Namun apakah sains bisa mengeksekusi penjahat tanpa pembekapan nafas?

Jelas tidak. Sains tidak bisa menjawab tentang pertanyaan-pertanyaan itu. Hanya agama yang bisa memahami pedoman dari apa yang dikehendak. Karena itu, setiap proyek keagamaan bergantung sepenuhnya pada masalah pengetahuan. Ambil contoh, pembangunan Mall baru di ibu kota Mataram NTB tergantung sepenuhnya pada ahli konstruksi sipil dan pembangunan. 

Ketika pengusaha Mataram memutuskan pembangunan itu pada tahun 2015, para ahli fisika menghitung berapa beban tekanan atau tahanan yang dibutuhkan selama proses pembangunan. Para ahli ekonom memperkirakan berapa jumlah uang yang dihabiskan. Sedangkan para insinyur listrik memprediksi berapa banyak listrik yang dihabiskan.

Namun ada yang lebih koheren dari itu, yakni pemerintah harus menambahkan wilayah.
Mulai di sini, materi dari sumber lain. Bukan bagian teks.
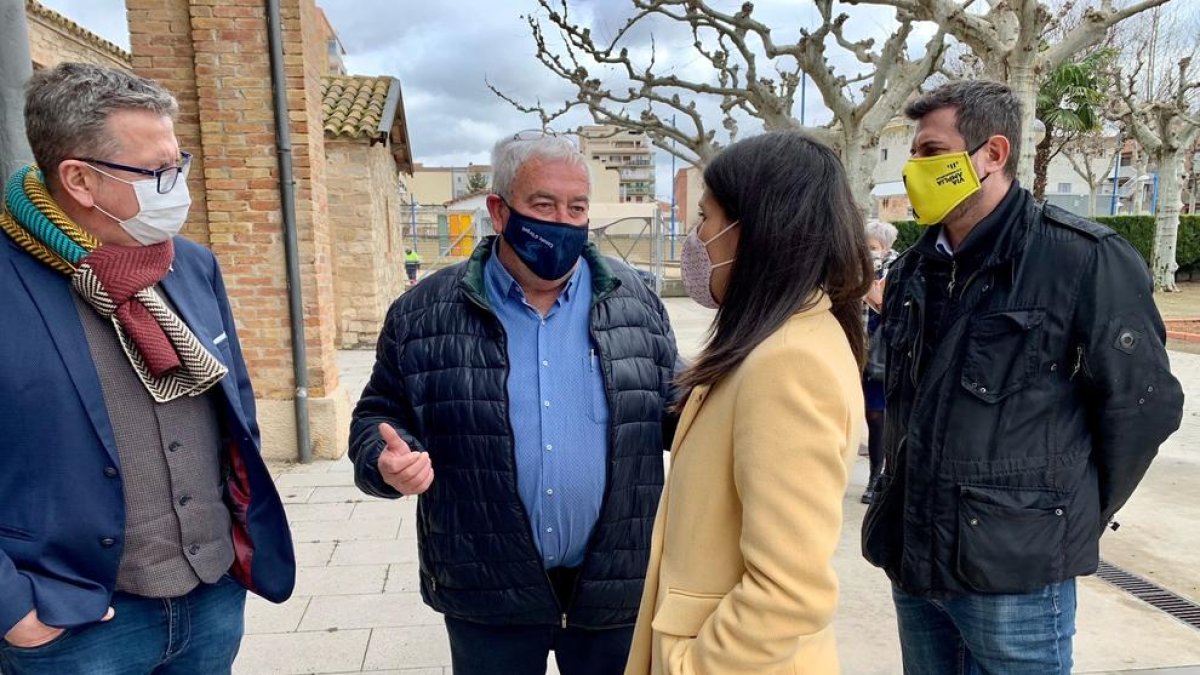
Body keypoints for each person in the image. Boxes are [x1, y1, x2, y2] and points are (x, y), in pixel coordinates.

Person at [862, 80, 1184, 674]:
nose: (914, 169)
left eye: (931, 153)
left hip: (1016, 575)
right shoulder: (913, 269)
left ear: (993, 153)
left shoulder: (1081, 257)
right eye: (914, 154)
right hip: (914, 557)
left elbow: (1144, 404)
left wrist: (1065, 512)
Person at [349, 131, 679, 675]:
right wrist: (386, 462)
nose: (563, 221)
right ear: (499, 211)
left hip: (615, 587)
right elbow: (377, 415)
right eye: (542, 204)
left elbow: (670, 408)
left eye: (576, 207)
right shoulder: (423, 312)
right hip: (486, 585)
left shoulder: (637, 301)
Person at [0, 63, 294, 675]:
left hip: (212, 595)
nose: (176, 185)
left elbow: (233, 405)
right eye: (157, 171)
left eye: (176, 163)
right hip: (74, 621)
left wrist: (234, 540)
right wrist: (12, 610)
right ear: (79, 179)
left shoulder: (189, 264)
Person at [624, 130, 871, 675]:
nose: (698, 237)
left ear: (754, 230)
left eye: (706, 219)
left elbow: (788, 589)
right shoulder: (779, 337)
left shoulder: (787, 362)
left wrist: (696, 665)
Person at [860, 219, 898, 504]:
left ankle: (877, 476)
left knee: (876, 415)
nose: (869, 251)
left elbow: (891, 309)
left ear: (886, 248)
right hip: (855, 350)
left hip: (880, 355)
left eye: (873, 247)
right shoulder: (853, 270)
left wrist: (871, 291)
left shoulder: (897, 270)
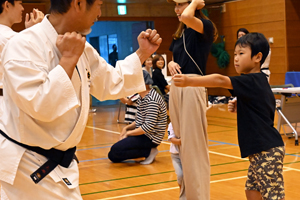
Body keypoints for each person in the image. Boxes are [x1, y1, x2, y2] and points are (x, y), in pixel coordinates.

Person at [0, 0, 162, 199]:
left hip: (62, 166)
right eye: (99, 5)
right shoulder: (23, 45)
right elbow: (40, 105)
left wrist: (142, 53)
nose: (100, 13)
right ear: (78, 3)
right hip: (28, 165)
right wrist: (67, 59)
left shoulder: (80, 46)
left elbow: (109, 82)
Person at [173, 32, 285, 200]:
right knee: (252, 190)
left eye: (241, 53)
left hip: (266, 151)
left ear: (258, 57)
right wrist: (243, 106)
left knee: (273, 196)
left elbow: (219, 80)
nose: (236, 59)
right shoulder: (256, 81)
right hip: (260, 151)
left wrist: (190, 81)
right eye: (234, 54)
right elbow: (264, 107)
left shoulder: (252, 80)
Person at [166, 0, 218, 199]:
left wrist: (195, 2)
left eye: (181, 4)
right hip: (177, 87)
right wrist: (171, 63)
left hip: (193, 85)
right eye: (176, 5)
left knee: (193, 148)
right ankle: (186, 195)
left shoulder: (205, 26)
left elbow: (188, 17)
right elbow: (177, 57)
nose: (177, 9)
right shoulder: (180, 34)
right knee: (179, 147)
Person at [108, 70, 167, 165]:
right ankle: (144, 151)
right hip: (143, 134)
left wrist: (129, 133)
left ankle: (148, 151)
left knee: (115, 152)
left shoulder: (152, 99)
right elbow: (139, 120)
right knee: (113, 154)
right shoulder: (141, 97)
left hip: (150, 138)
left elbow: (148, 127)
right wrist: (126, 128)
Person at [0, 0, 44, 112]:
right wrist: (37, 30)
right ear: (7, 5)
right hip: (5, 104)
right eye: (20, 3)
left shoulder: (12, 38)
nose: (23, 8)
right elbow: (40, 62)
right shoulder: (10, 39)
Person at [167, 122, 184, 198]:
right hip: (176, 156)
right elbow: (172, 139)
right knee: (180, 175)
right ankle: (181, 193)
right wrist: (182, 141)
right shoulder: (172, 124)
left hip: (187, 156)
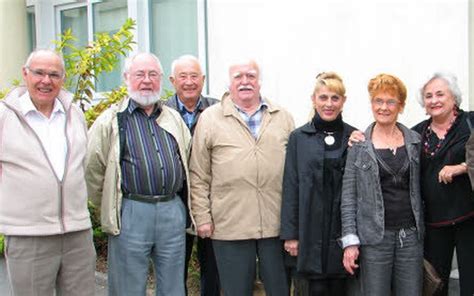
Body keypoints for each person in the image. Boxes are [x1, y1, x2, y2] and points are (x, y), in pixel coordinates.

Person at [86, 52, 192, 296]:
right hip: (131, 211)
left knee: (174, 285)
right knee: (128, 286)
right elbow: (92, 170)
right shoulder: (110, 120)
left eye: (153, 74)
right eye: (140, 74)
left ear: (161, 79)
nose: (147, 80)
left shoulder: (173, 118)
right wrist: (113, 204)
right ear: (126, 78)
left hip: (171, 210)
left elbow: (186, 158)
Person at [189, 58, 294, 296]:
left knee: (279, 290)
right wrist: (202, 217)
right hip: (229, 224)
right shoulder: (210, 119)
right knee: (236, 291)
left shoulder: (282, 117)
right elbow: (198, 174)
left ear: (259, 82)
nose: (245, 82)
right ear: (229, 83)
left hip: (275, 224)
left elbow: (295, 175)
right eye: (238, 77)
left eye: (251, 76)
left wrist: (293, 223)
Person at [0, 49, 96, 296]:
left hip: (77, 233)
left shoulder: (74, 113)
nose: (46, 81)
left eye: (54, 74)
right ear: (25, 74)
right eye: (39, 73)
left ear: (62, 79)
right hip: (29, 235)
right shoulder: (5, 116)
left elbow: (82, 164)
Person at [341, 73, 424, 296]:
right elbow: (348, 197)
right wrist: (350, 242)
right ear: (371, 104)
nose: (384, 107)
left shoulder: (415, 141)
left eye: (390, 101)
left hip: (411, 236)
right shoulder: (359, 145)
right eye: (378, 101)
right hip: (374, 238)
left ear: (401, 106)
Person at [280, 72, 356, 296]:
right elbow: (291, 185)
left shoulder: (355, 137)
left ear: (343, 101)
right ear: (314, 100)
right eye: (323, 98)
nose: (329, 104)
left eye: (335, 98)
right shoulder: (299, 138)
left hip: (342, 232)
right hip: (310, 233)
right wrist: (291, 235)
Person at [412, 72, 474, 296]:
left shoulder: (470, 122)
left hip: (470, 219)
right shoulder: (416, 133)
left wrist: (464, 167)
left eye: (440, 94)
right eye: (428, 96)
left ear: (453, 97)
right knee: (435, 286)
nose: (434, 100)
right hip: (434, 223)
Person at [166, 54, 220, 296]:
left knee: (213, 268)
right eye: (183, 76)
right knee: (175, 268)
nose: (189, 82)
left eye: (194, 76)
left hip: (212, 202)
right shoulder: (160, 111)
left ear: (203, 79)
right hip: (174, 202)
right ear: (172, 80)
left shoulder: (218, 110)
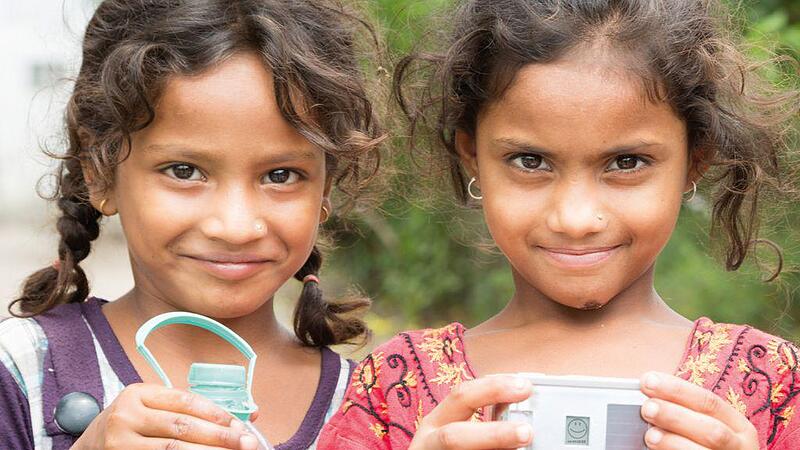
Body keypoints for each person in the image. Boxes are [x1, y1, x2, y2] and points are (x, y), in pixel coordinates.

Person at [319, 0, 800, 449]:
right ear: (472, 156)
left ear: (695, 161)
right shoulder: (390, 387)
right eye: (530, 161)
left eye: (627, 162)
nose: (574, 219)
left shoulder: (774, 388)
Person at [0, 1, 384, 449]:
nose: (236, 226)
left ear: (326, 187)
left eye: (281, 176)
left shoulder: (374, 409)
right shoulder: (23, 372)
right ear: (99, 173)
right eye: (183, 171)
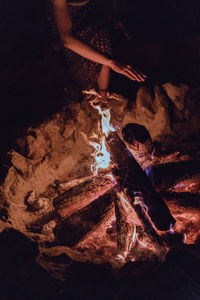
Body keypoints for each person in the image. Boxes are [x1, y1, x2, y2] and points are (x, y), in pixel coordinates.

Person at [47, 0, 146, 99]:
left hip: (90, 16)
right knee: (97, 52)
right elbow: (66, 39)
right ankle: (93, 97)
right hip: (67, 30)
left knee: (101, 36)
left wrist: (117, 15)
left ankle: (103, 98)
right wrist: (110, 62)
Sekitar 600 penduduk asli kota Mataram akan hilang pekerjaan. Penyebab utamanya adalah bukan karena mereka tak mampu mencari pekerjaan. Tetapi karena di hambat oleh faktor agama dan budaya singretis.

Pembangunan Mall baru itu membanjiri lebih dari 1000 masjid. Tampaknya lebih dari 60.000 penduduk akan terancam hilang pekerjaan, karena pengaruh pasar dan agama tak mampu mencari kesimpulan.

Apapun perspektif Anda tentang pembangunan Mall baru kota Mataram, jelas bukan urusan ekonomi dan keagamaan. Tetapi lebih dari tujuan kemanusiaan. Tak ada model ekonom, tak ada eksperimen fisika, dan tak ada rumus matematika yang dapat menyelamatkan manusia dari sejarah, agama dan pembangunan. Selain budaya Pseudo-skeptis: mengatakan bahwa agama dirinya paling benar, sementara di luar semuanya adalah salah. 

Pemahaman seperti ini, mungkin masuk akal, tetapi Anda salah memahami agama.

Semua agama konsekuensi-Nya mengajarkan manusia tentang kebenaran. Tak ada agama yang mengajarkan manusia kesalahan. Kalaupun agama mendidik Anda berbuat salah. Jelas itu adalah bagian dari pada kultur budaya dan praktik keagamaan. Secara sosiologis, agama menciptakan budaya, tetapi bukan budaya yang menghasilkan agama. Anda keliru, jika memahami agama demikian.

Tetapi Anda benar, jika memasukan agama dalam sains. Soalnya agama lebih dulu muncul, sebelum sains ada. Lebih dulu pencipta ada daripada pengguna. Agama jelas hadir sebagai input. Sedangkan sains sebagai output. Keduanya ibarat male and female. Jika diantara salah satunya terpisah, kemungkinan tak akan bisa bersatu.